One of the reasons that I bought a pressure canner was so that I didn't have to worry about acid levels either through not following the recipe, some tomatoes being less acidic than other, or even the unknown effect of canning tomatoes with added basil or other herbs.

The other reason was the variety of vegetables my family enjoys in tomato sauce, whether it be rattatouli or just stringbeans and tomatoes.

Have you supplemented with bone meal to help your blossom end rot problem?

bear with me, newbie here...why does using a pressure canner eliminate the worry about acid levels?

I heard that adding egg shells at the base when you transplant the seedlings helps to combat end-rot. I plan to do something like that next year. Also I think I planted the vines too close together, so they are competing too heavily for nutrients.

But on top of that we've had a terribly early, terribly hot summer, so that had a lot to do with the rot on the first fruits. Later harvests have not been so bad, so I haven't done much more than up my watering schedule.

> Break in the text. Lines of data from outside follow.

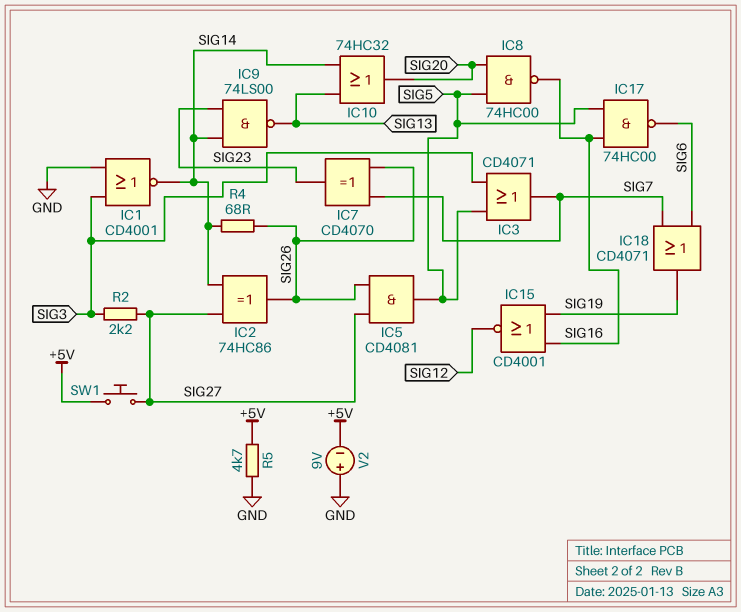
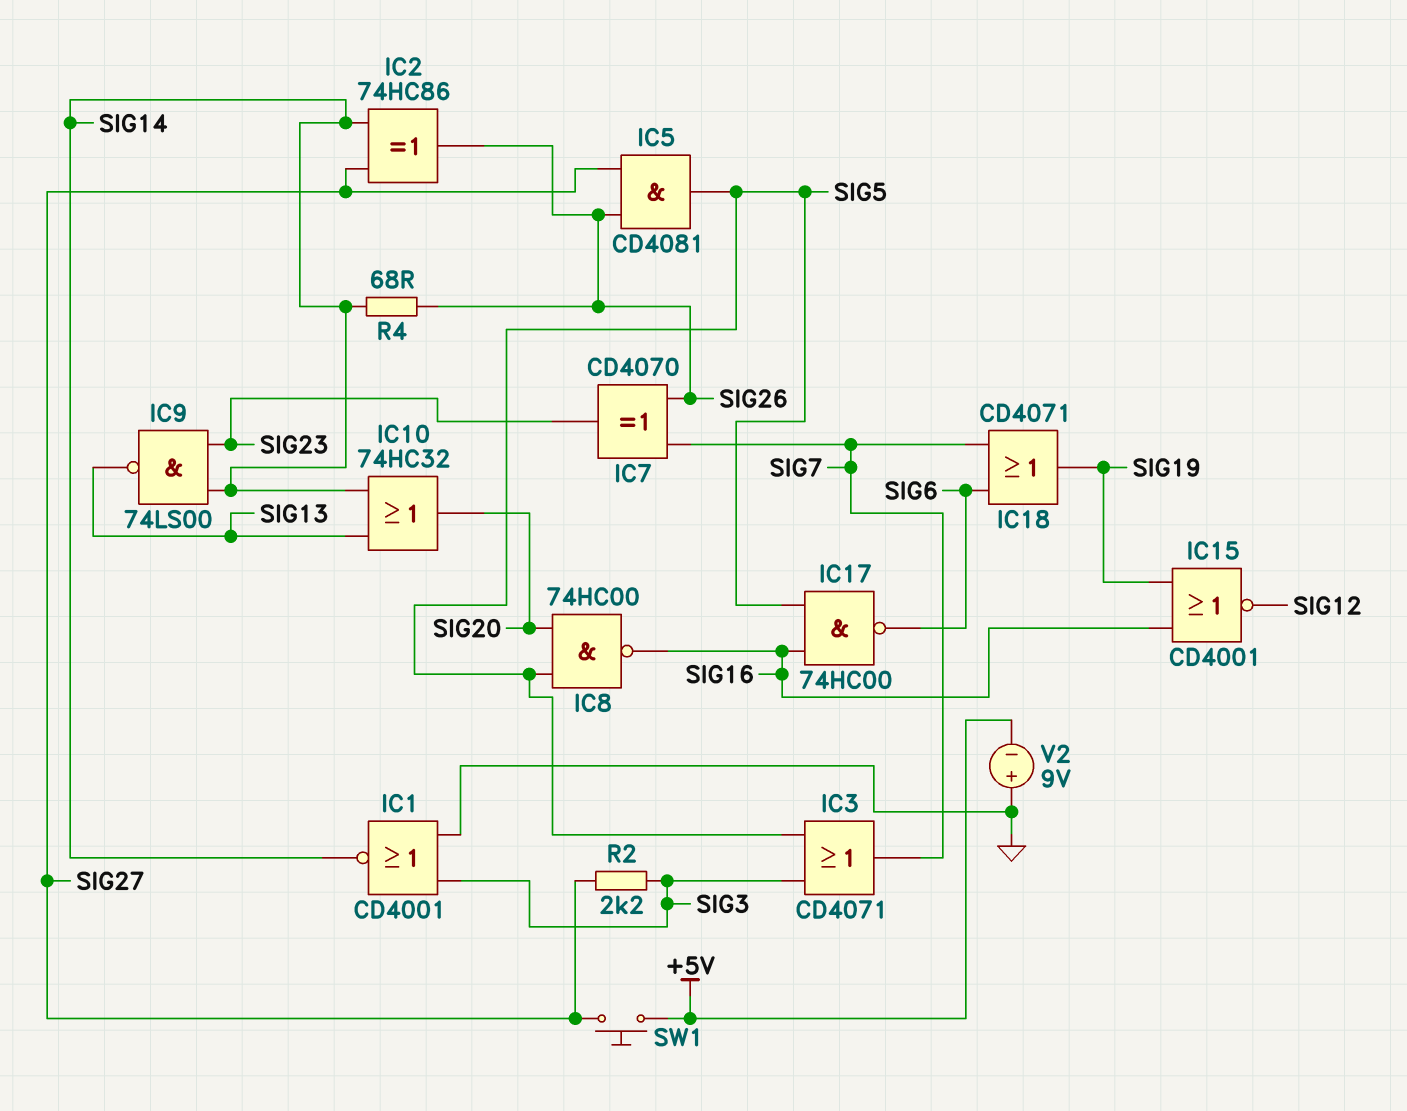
R5: 4.7k (+5V, GND) -> none

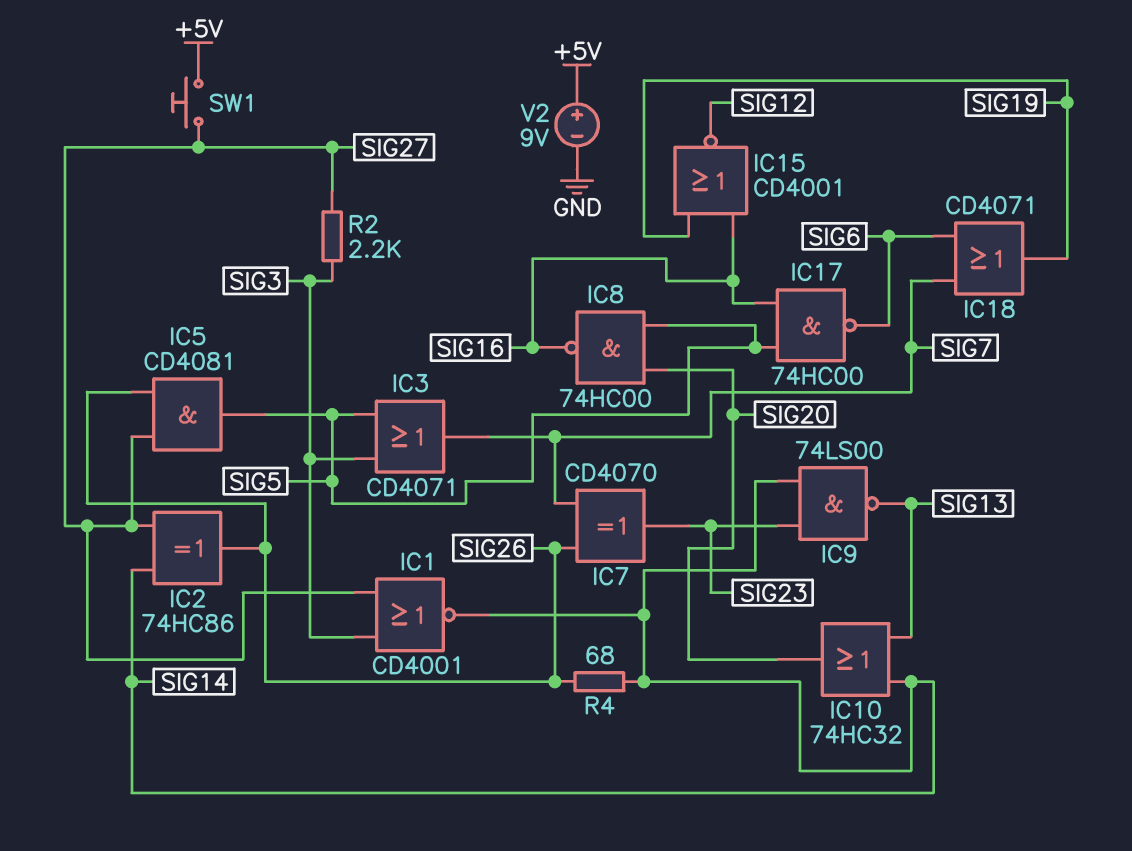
IC1: NOR CD4001 (in GND, in SIG3, out SIG14) -> NOR CD4001 (in SIG3, in SIG27, out SIG14)
V2: 9V (plus GND, minus +5V) -> 9V (plus +5V, minus GND)

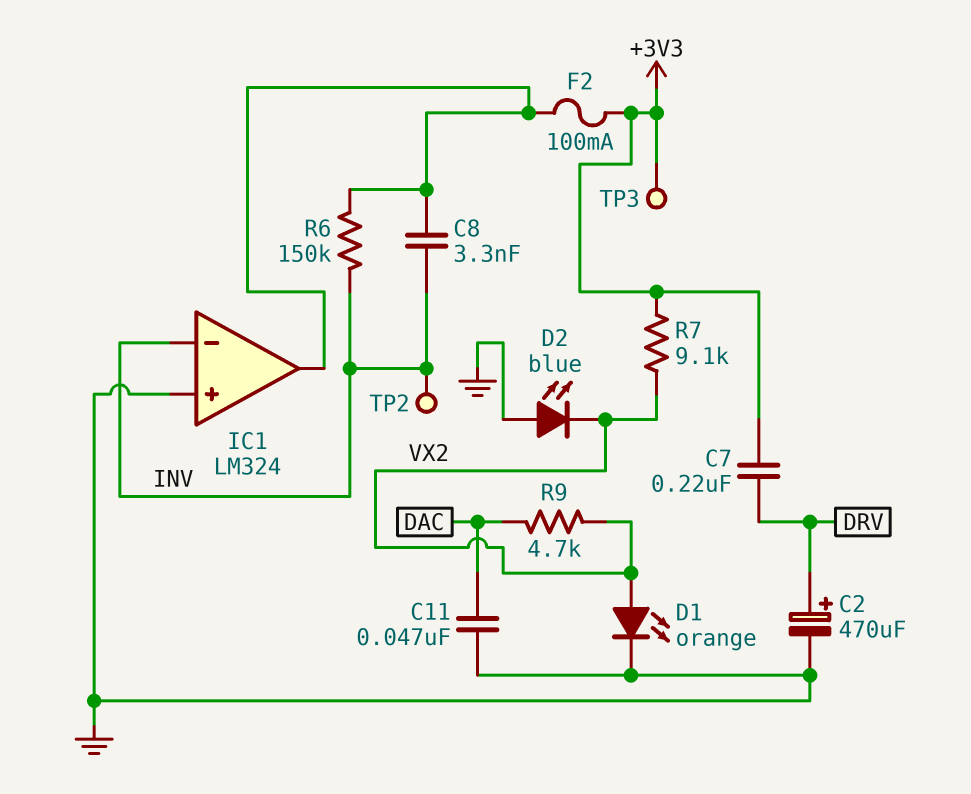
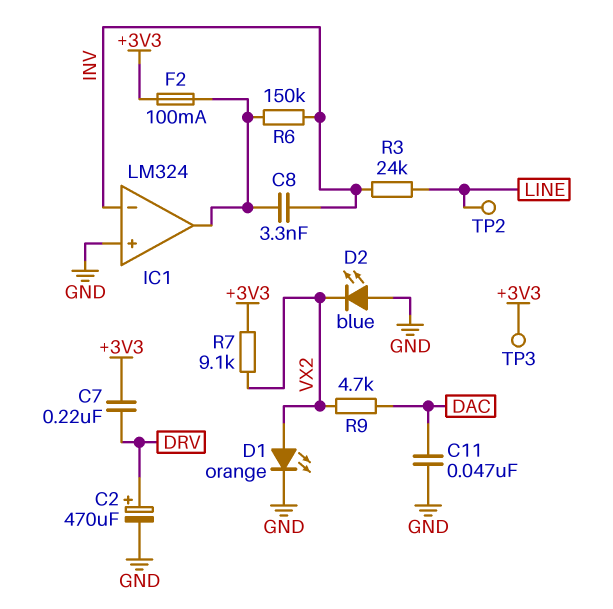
R3: none -> 24k (INV, LINE)
TP2: test point (INV) -> test point (LINE)

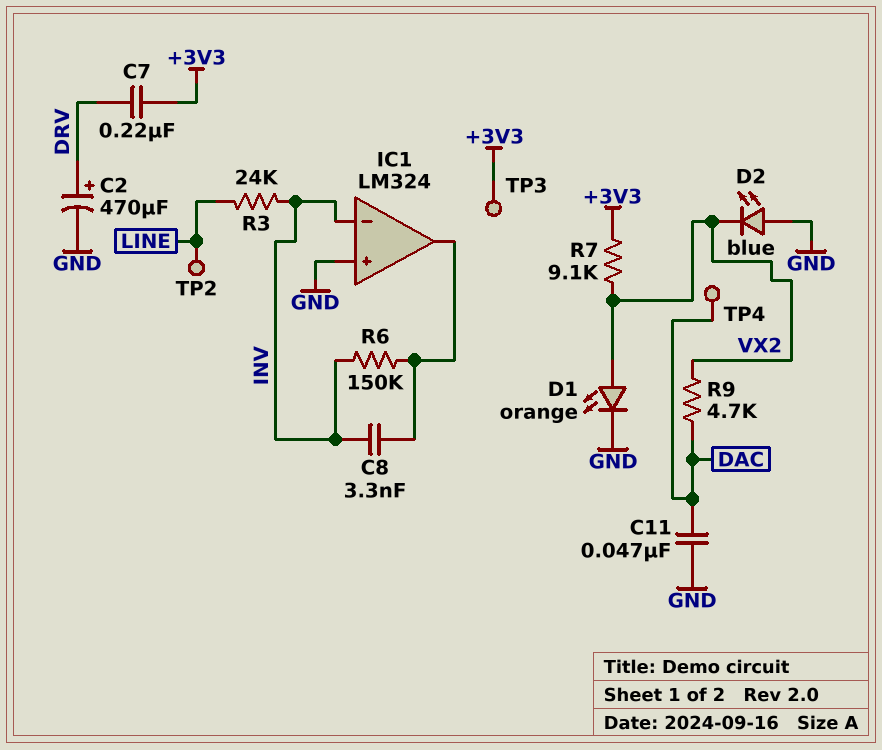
F2: 100mA (+3V3, IC1/out) -> none
TP4: none -> test point (DAC)

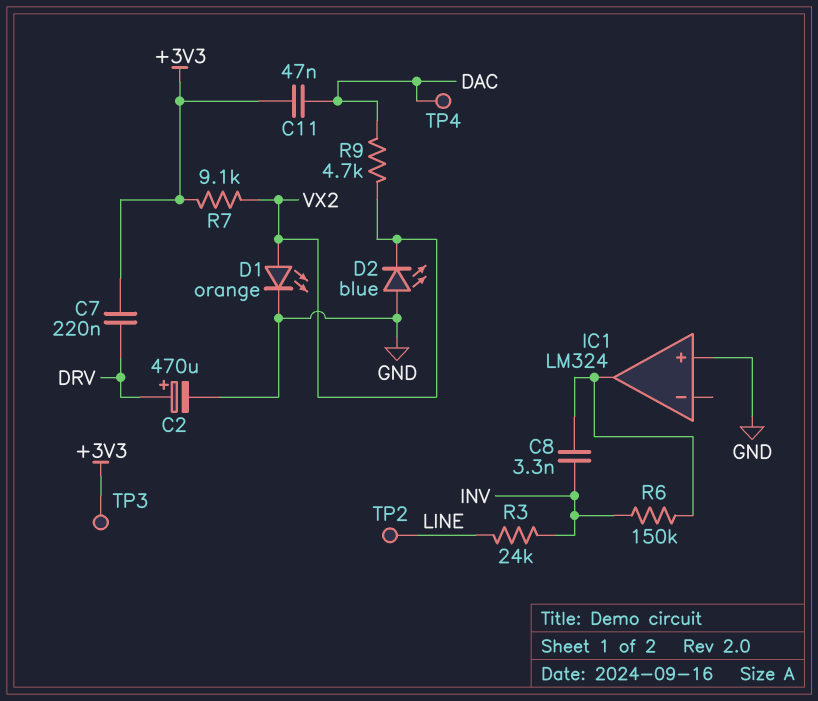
C11: 47nF (DAC, GND) -> 47nF (+3V3, DAC)
IC1 pin in-: INV -> none

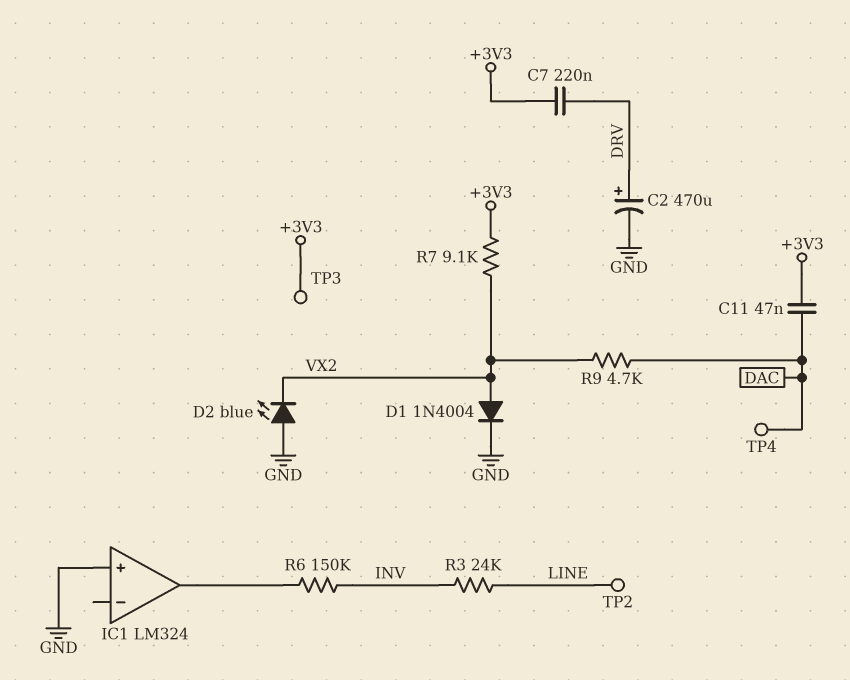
C8: 3.3nF (IC1/out, INV) -> none
D1: LED orange (A VX2, K GND) -> diode 1N4004 (A VX2, K GND)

A boiling water bath will kill all the potentially bad microbes that can survive the acidity in a high acid solution like tomato juice. For a lower acid veggies the higher heat in a pressure canner is necessary to kill the botulism spores that may be present in a low acid or base solution. The attached pdf on this link will give you more details. http://learningstore.uwex.edu/%2FCanning-Vegetables-Safely-P942.aspx

Egg shells are a good source of calcium, but if you are still getting blossom end rot you probably need more. I usually as some bone meal in June or July as insurance.

thanks for the tip and the link. I'll need to make a decision as to whether a pressure canner will be worth the investment. I'm assuming there a little more pricey than boiling water canners?

...But commercial canned tomatoes taste like crap. ;) (My mother and I usually have over a dozen tomato plants, so we generally can whole tomatoes, salsa, AND homemade ketchup every year plus freezing.)

Did you know you can freeze tomatoes with minimal prep? Just wipe them off and toss in the freezer. They emerge as wilted red rags with lots of juice floating around, but the "fresh tomato" flavor is wonderful for briefly-simmered soups, sauces, etc. Skinning couldn't be easier, either--just run under warm water, slip the skin, and set aside to finish thawing.

While you're totting up the costs, don't forget to amortize the cost of the jars--you ARE planning on reusing them next year, amirite?--and remember the value-added part: it may cost you a few cents more than Pace, but it's YOURS.

Ketchup, I've never tried that, how do you thicken it? Do you just boil out some of the water, or is there a trick?

You have to boil the hell out of it--like 8-12 hours depending on the juiciness of your tomatoes.

I use a slowcooker and just stir it every once in a while as I pass by. The flavor difference from boughten is incredible, though. (This year I'm plotting to save up some yellow tomatoes and make a yellow ketchup.)

all excellent points! I think if I had a higher yield, there'd be no doubt about the value. But if five jars is all I get (and I'm eating one as I type - finished 3/4 of it in one sitting! it is THE YUM), then maybe I would have been better off just preserving the tomatoes alone. *shrug*

Question, though - when I popped the top off of this jar of salsa, it seemed way too easy. My jars from last year needed a little wrist action. Should I be worried about the other jars?

Not if they are indeed sealed.

Keep an eye on them and if they unseal themselves, take immediate action.